Un mot teutonique d'un côté, hellénique de l'autre, pour désigner à peu de choses près la même chose, y compris dans les publications scientifiques, qui alternent Mundarten et Dialekten (avec une vague préférence pour le second) pour parler des dialectes grecs anciens, par exemple.
Si je parle des "dialectes grecs" (anciens, une de mes spécialités), je parle de différents états de langue qui avaient chacun une officialité, une élite, certainement des variantes sociales et parfois même une littérature (chaque cité grecque avait son propre parler jusqu'au XIXe siècle). Les Athéniens ne se prennent pas pour de la σκτάτος, mais ils n'estiment pas que leur langue vaut mieux que celle des Lesbiens ou de ces νἠπιοι de Béotiens. Si je parle des "dialectes allemands" actuels, je suis déjà un cran au-dessous, mais je ne puis comparer avec l'état français ; et je suis sûr qu'il y a quelque part dans la poussière de la Sorbonne posé à côté du parapluie oublié un spécialiste des dialectes islandais, qui opposera parmi trois cent mille locuteurs congelés depuis le XIIe siècle les "tire-bouschtroumpfðvir" des glaciers nords aux "schtroupf-bouchonskðör" des glaciers du sud.

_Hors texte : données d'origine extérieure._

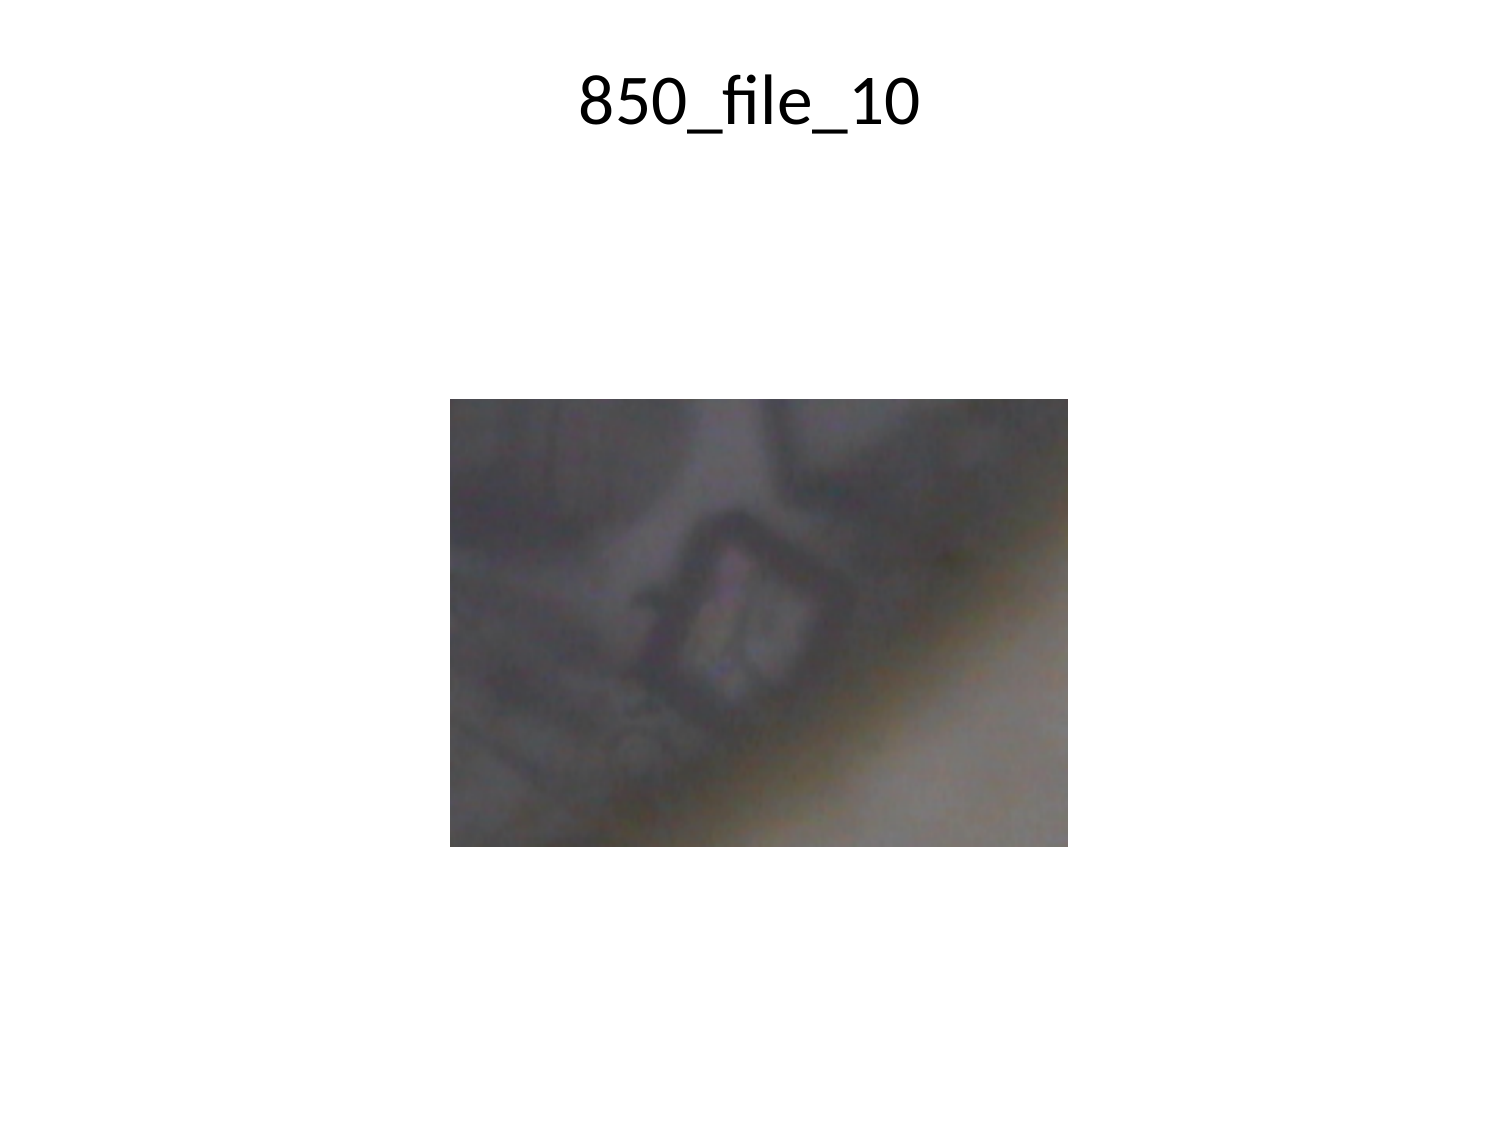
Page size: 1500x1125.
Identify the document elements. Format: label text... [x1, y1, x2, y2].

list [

(Relire Schtroumpf vert et vert schtroumpf, qui reste la deuxième meilleure étude sociolinguistique que j'aie lue, après le mémoire sur la prononciation du breton, bien sûr, d'un auteur dont j'ai oublié le nom ); ).

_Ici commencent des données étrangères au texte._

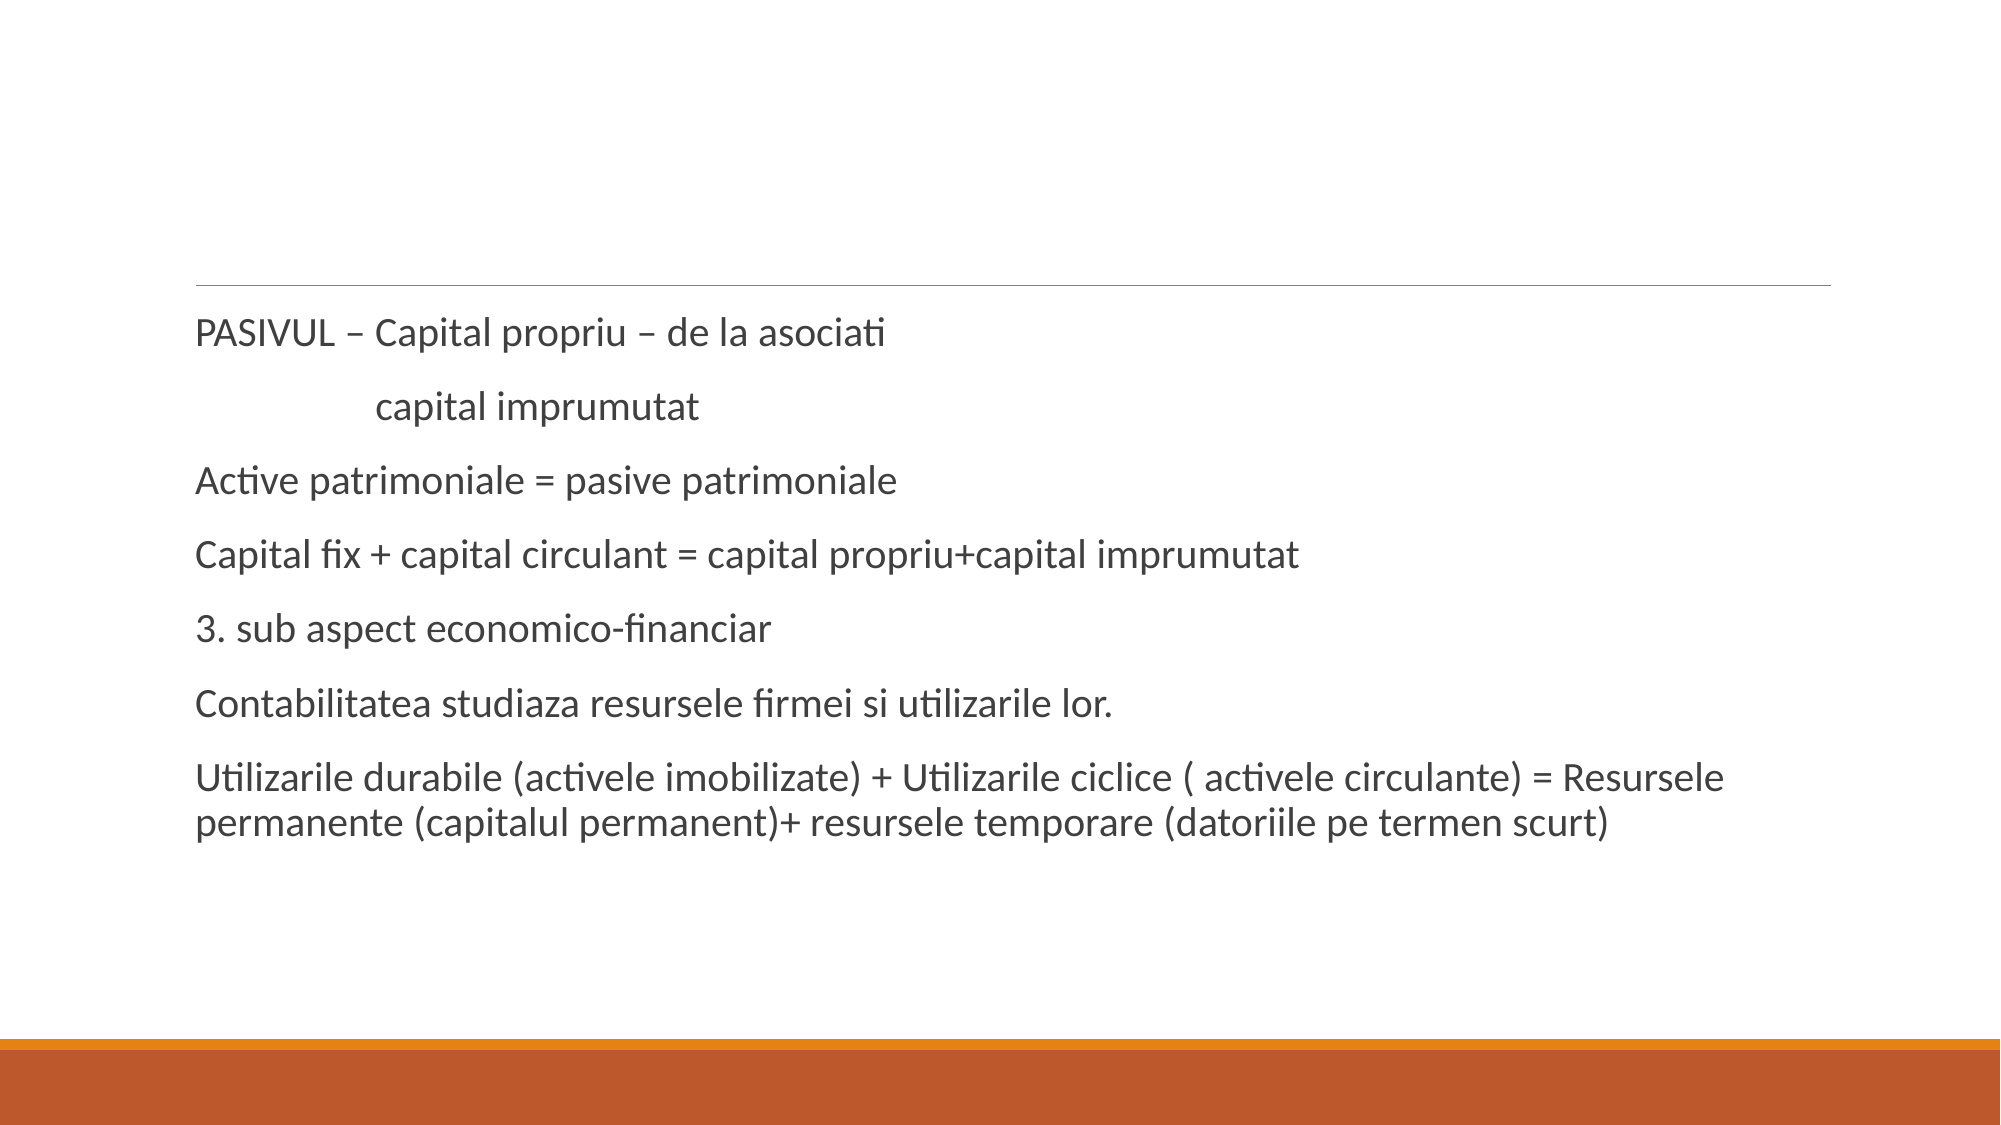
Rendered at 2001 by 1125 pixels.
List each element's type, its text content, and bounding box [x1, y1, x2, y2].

list PASIVUL – Capital propriu – de la asociati capital imprumutat Active patrimoniale = pasive patrimoniale Capital fix + capital circulant = capital propriu+capital imprumutat 3. sub aspect economico-financiar Contabilitatea studiaza resursele firmei si utilizarile lor. Utilizarile durabile (activele imobilizate) + Utilizarile ciclice ( activele circulante) = Resursele permanente (capitalul permanent)+ resursele temporare (datoriile pe termen scurt) [180, 302, 1830, 963]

... Un mot quand même sur le mot "patois" : il n'a pas toujours été par lui-même négatif. De la même façon que le mot "nègre" est neutre jusqu'au XIXe siècle (tout homme noir est un nègre, même dans la bouche d'un humaniste qui n'est pas raciste, cf. Hugo écrivant à un poète haïtien, même dans la bouche d'un homme noir), même s'il désigne une réalité que 90% des locuteurs dévalorisent ; mais la péjoration n'est pas dans le mot - pas plus par exemple que dans "homosexuel", aujourd'hui, terme passé de la néologie médicale à la banalité courante, mais pour certains, c'est encore une insulte. De vieilles traductions, mais pas si anciennes, faisaient de la langue de Platon le "patois des Athéniens" (pour dialektos tôn Athênaiôn) par opposition au "patois des Ioniens" d'Hérodote. Sans la politique de la troisième république, mais aussi le politiquement correct et la revendication identitaire des années 60, il aurait très bien pu rester comme terme neutre. Oserais-je comparer le récent "langue régionale" au très récent "gay" ?

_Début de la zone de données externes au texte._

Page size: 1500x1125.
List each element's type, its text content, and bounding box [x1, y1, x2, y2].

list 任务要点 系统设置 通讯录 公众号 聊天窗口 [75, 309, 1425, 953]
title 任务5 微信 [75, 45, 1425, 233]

"Dialecte" est un terme scientifique, mais qui n'existe que par la négative. Est dialecte tout état de langue qui s'oppose à une hypothétique unité géolinguistique, et comme aucune communauté linguistique n'est autre que fragmentée par essence, la langue imagée de ma folle de voisine du dessous pourrait être un dialecte par rapport à moi, puisque c'est sa manière de parler, son Mundart.